_HOW TO COMPLETE THIS TASK_
Find how many lines in the entries below carry the word "signed" and answer with only that figure.

===== SUPPLIED MATERIAL =====

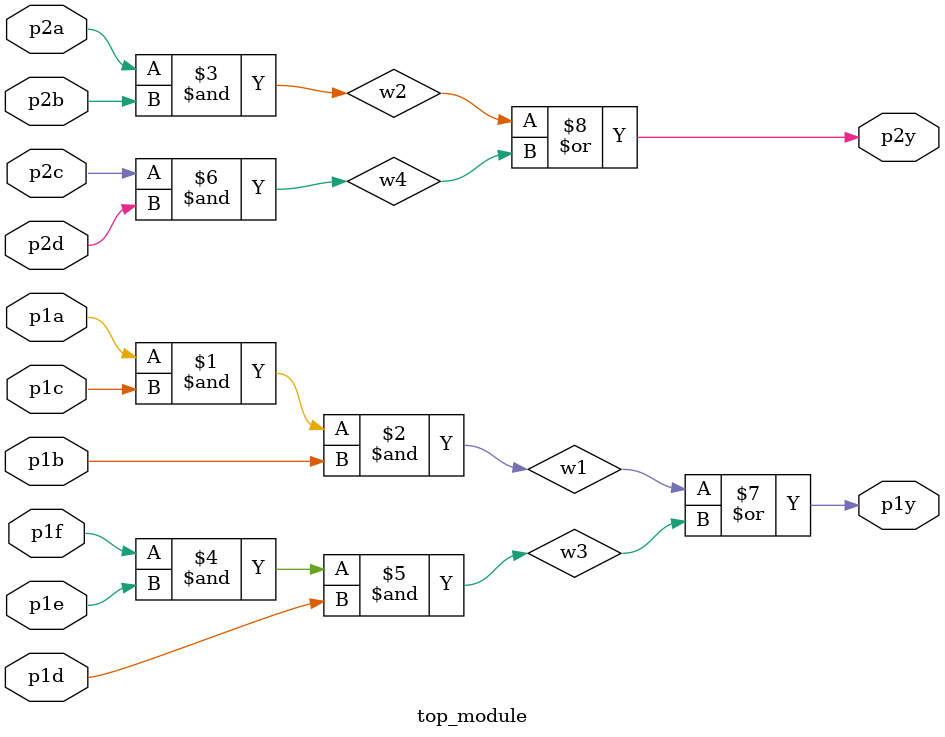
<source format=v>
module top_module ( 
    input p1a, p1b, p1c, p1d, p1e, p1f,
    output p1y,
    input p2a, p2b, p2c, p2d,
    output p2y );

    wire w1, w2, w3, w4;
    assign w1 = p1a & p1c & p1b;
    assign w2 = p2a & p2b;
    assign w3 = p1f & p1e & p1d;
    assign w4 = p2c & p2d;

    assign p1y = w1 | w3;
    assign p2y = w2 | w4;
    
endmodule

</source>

=====
===== SUPPLIED MATERIAL =====

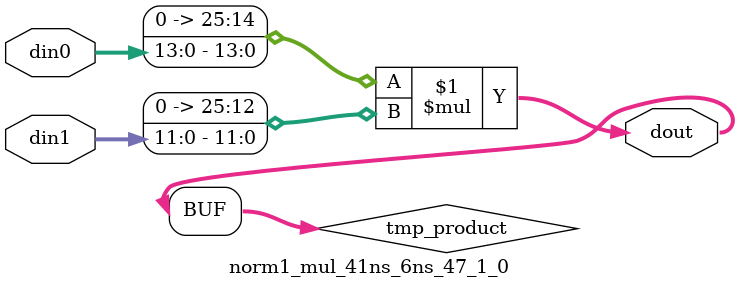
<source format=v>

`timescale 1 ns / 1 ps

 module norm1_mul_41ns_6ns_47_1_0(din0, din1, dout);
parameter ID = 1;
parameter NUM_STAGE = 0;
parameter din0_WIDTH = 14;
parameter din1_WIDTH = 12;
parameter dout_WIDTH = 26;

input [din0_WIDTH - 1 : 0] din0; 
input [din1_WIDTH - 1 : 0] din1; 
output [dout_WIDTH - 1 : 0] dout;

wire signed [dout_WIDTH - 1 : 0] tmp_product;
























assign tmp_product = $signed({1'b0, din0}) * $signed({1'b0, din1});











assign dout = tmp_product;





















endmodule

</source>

=====
===== SUPPLIED MATERIAL =====

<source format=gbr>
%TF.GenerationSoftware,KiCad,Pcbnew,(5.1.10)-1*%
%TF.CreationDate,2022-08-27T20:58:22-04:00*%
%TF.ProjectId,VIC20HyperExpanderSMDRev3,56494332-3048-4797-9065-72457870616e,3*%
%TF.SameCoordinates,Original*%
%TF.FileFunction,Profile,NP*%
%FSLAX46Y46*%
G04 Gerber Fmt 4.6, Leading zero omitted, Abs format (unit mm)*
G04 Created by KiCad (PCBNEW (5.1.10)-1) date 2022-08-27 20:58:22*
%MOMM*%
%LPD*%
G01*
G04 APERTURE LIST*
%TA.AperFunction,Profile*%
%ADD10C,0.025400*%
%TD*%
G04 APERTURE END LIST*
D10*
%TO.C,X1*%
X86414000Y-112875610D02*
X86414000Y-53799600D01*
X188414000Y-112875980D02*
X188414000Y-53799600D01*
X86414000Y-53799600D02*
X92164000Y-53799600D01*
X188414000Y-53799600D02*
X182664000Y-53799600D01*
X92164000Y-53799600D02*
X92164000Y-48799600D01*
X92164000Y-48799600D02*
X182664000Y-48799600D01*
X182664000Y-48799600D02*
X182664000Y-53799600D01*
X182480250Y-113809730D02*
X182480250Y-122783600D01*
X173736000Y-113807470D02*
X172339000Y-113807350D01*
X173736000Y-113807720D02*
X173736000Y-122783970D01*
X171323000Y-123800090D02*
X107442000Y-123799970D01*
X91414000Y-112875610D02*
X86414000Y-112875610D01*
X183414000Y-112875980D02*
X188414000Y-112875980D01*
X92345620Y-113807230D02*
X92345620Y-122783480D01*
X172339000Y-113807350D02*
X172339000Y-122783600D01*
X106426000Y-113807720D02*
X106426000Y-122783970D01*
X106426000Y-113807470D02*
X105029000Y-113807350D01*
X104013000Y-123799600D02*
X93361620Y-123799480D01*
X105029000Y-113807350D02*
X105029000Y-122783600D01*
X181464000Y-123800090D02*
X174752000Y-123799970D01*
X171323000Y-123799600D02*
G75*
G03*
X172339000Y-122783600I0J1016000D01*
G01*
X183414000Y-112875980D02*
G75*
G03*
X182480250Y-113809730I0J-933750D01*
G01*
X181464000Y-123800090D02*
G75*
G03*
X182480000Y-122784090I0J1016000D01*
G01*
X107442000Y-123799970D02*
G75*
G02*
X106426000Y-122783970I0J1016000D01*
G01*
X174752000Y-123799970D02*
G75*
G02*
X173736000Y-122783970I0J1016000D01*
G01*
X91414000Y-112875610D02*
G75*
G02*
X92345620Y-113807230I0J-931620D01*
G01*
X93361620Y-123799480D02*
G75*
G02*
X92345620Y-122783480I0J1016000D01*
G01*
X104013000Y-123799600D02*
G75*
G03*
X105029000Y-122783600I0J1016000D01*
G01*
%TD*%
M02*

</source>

=====

_RESPONSE_
2